More on Obama: Tough on citizens, easy on crooks

I have often wondered if the far left actually worships evil. Obama seems to mave some association in Chicago politics with former members of the radical Weather Underground. Here is some information about one of Obamas associates:

Embarrassed today by this memory, but unable to expunge it from the record and unwilling to repudiate her terrorist deeds, Dorhn resorts to the lie direct. "It was a joke," she told the sympathetic Times reporter, Dinitia Smith; she was actually protesting America’s crimes. "We were mocking violence in America. Even in my most inflamed moment I never supported a racist mass murderer." In 1980, I taped interviews with thirty members of the Weather Underground who were present at the Flint War Council, including most of its leadership. Not one of them thought Dohrn was anything but deadly serious. Outrageous nihilism was the Weatherman political style. As soon as her tribute to Manson was completed, Dohrn was followed to the Flint platform by another Weather leader who ranted, "We’re against everything that’s ‘good and decent’ in honky America. We will loot and burn and destroy. We are the incubation of your mothers’ nightmares."

From here;

http://www.frontpagemag.com/Articles/Read.aspx?GUID=63512670-BF7C-42A0-B41D-5D0FB9E09C09
 
Some of you may not be old enough to remember the weather underground, but when they were in there heyday, they were known as the weatherman, and I remember them well. They were not to be trifled with. The fact that a possible presidential candidate has ANYTHING to do with the weatherman is so scary, it's not even funny. Sure, he wasn't a member, but he is now claiming that a former member is a friend of his? :mad:
 
Some more information on Obama's connections with these domestic terrorists:

In 1995, State Senator Alice Palmer introduced her chosen successor, Barack Obama, to a few of the district’s influential liberals at the home of two well known figures on the local left: William Ayers and Bernardine Dohrn.

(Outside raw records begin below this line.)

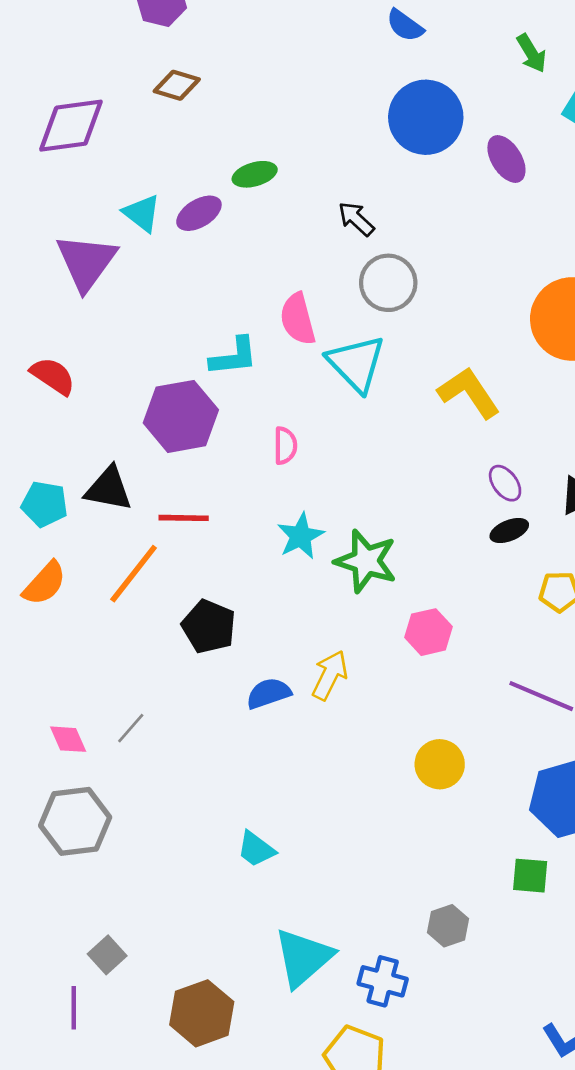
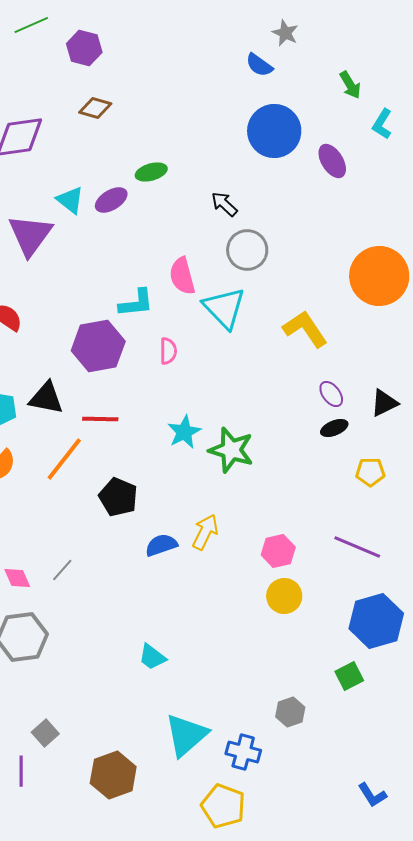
pink semicircle: (285, 446) -> (168, 351), moved
pink hexagon: (429, 632) -> (278, 551), moved
green square: (530, 876) -> (349, 676), turned -32

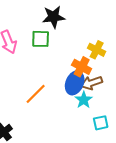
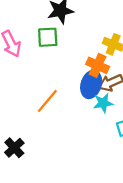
cyan star: (84, 100) -> (103, 103), turned 30

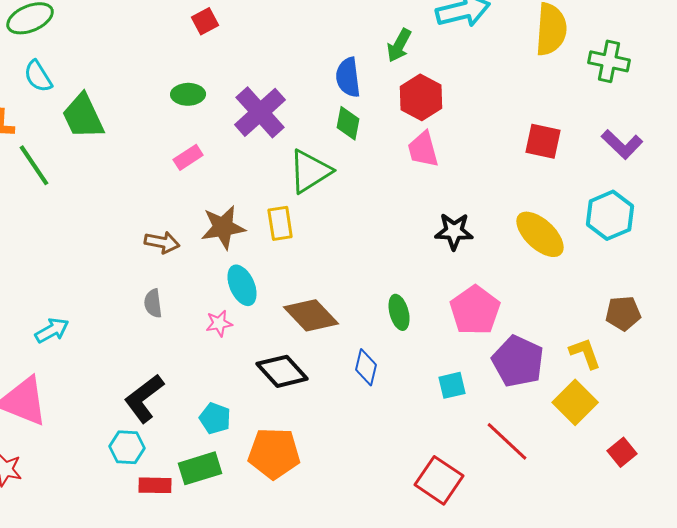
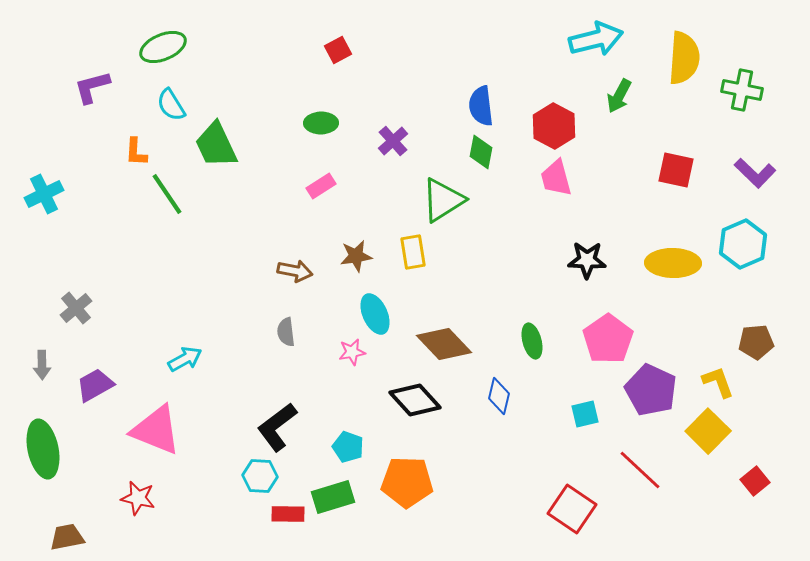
green arrow: (399, 45) -> (619, 96), moved
purple cross: (260, 112) -> (393, 141), size x0.6
brown star: (223, 227) -> (356, 256), size x0.7
yellow ellipse: (540, 234) -> (673, 263), turned -42

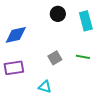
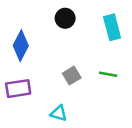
black circle: (58, 14) -> (65, 18), moved
blue diamond: (16, 35) -> (21, 46), turned -50

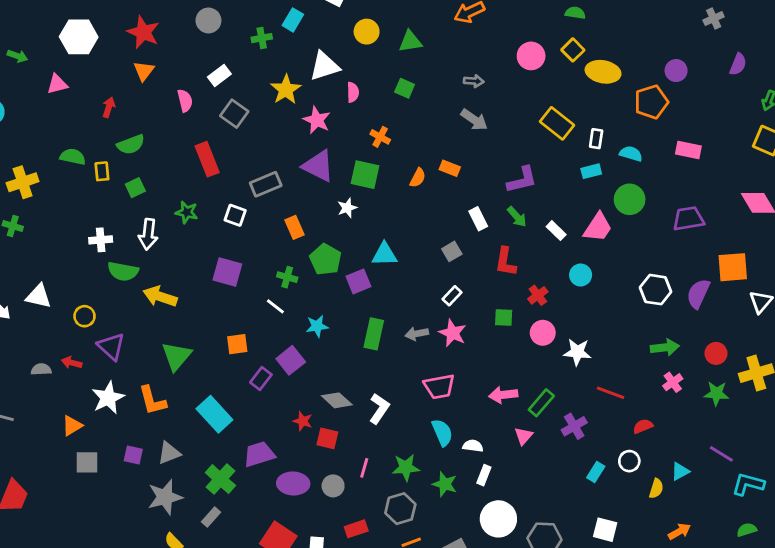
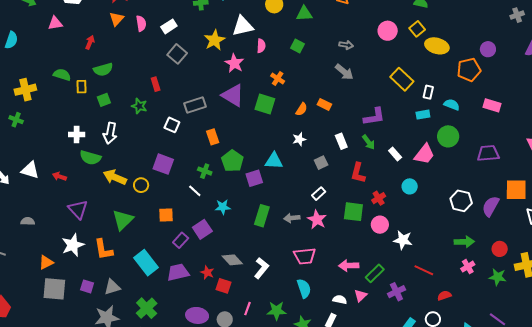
pink semicircle: (185, 101) -> (141, 23), moved
red rectangle: (207, 159) -> (156, 84), size x0.6
white star: (347, 208) -> (299, 139), moved
green star: (187, 212) -> (139, 106), moved
yellow circle: (84, 316) -> (141, 185), moved
green square: (504, 318) -> (353, 212), size x1.5
red arrow: (72, 363) -> (59, 176), moved
white semicircle: (473, 446) -> (340, 300), moved
purple trapezoid: (259, 454) -> (178, 272), moved
gray square: (87, 462) -> (54, 289), size x1.4

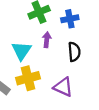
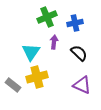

While Ayers and Dohrn may be thought of in Hyde Park as local activists, they’re better known nationally as two of the most notorious — and unrepentant — figures from the violent fringe of the 1960s anti-war movement. .........

Like many of the most extreme figures from the 1960s Ayers and Dohrn are ambiguous figures in American life.

They disappeared in 1970, after a bomb — designed to kill army officers in New Jersey — accidentally destroyed a Greenwich Village townhouse, and turned themselves into authorities in 1980. They were never prosecuted for their involvement with the 25 bombings the Weather Underground claimed; charges were dropped because of improper FBI surveillance.